Explain why $F(x,y) = \Big(\frac{-y}{x^2 + y^2}, \frac{x}{x^2+y^2}\Big)$ cannot be the gradient of a function (defined away from the origin). Can it be the gradient if we only require F and $f$ to be defined away from the y-axis?
My thoughts: So my initial thought is that we can back out $f$ to find $f(x,y) = -arctan(\frac{x}{y})$ and that is undefined at $y=0$.. but I don't think that in itself disqualifies it as a gradient.
Function looks like this, in case you're curious: link
The domain of the field $F$ is the plane with the origin removed, note this is not simply connected.
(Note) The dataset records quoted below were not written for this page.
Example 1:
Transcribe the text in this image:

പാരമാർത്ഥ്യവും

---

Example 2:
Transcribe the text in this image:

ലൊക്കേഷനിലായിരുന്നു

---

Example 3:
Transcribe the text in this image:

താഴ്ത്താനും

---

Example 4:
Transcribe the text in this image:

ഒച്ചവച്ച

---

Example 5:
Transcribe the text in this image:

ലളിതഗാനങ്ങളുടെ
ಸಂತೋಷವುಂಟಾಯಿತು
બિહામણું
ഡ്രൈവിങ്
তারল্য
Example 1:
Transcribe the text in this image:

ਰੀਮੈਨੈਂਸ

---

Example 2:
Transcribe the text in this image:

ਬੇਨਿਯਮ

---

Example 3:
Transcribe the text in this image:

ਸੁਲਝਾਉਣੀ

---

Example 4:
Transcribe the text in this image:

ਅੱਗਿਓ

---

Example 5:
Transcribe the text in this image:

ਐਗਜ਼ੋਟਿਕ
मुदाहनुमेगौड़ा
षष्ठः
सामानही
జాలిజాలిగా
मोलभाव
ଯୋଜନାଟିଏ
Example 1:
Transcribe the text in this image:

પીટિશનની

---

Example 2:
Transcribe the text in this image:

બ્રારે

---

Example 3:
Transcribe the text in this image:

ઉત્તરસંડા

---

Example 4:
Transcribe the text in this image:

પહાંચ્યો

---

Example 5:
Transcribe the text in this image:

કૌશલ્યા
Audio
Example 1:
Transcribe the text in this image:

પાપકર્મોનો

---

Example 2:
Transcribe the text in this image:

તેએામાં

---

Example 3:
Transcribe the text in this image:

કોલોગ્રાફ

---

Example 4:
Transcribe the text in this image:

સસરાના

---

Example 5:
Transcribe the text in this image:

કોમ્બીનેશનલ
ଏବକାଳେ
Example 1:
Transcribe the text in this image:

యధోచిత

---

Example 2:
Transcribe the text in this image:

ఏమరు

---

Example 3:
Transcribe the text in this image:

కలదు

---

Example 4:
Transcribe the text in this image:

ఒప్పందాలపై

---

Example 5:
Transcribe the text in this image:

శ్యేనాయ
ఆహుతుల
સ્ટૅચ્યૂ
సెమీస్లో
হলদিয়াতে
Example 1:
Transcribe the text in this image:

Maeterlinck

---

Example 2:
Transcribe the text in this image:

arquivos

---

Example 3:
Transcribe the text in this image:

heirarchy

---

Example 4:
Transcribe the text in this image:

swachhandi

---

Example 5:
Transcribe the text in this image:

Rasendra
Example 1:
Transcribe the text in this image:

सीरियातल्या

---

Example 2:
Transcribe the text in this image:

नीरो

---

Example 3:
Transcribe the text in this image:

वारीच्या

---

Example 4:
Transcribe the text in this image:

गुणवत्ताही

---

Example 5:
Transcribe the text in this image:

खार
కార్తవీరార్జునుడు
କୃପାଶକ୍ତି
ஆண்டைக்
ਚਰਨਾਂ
Since the domain of $F$ is not simply connected you cannot conclude that $F$ must be conservative solely on the basis of the cross-partial criterion (i.e. curl$(F) = 0$).
To see why $F$ is not conservative consider the line integral of $F$ across the unit circle parameterized by $r(t) = < \cos(t), \sin(t) >$. Then $F(c(t)) \cdot c'(t) = 1 $, thus the line integral evaluates to $2\pi$. If $F$ were conservative then the line integral (or circulation) across any closed curve would be $0$.
However, even though the field isn't conservative on its domain, it is conservative in any smaller, simply connected domain like the upper half-plane, $y > 0$. For instance, in this upper half plane you can take $f(x,y) = \arctan(y/x)$ as a potential function for $F$.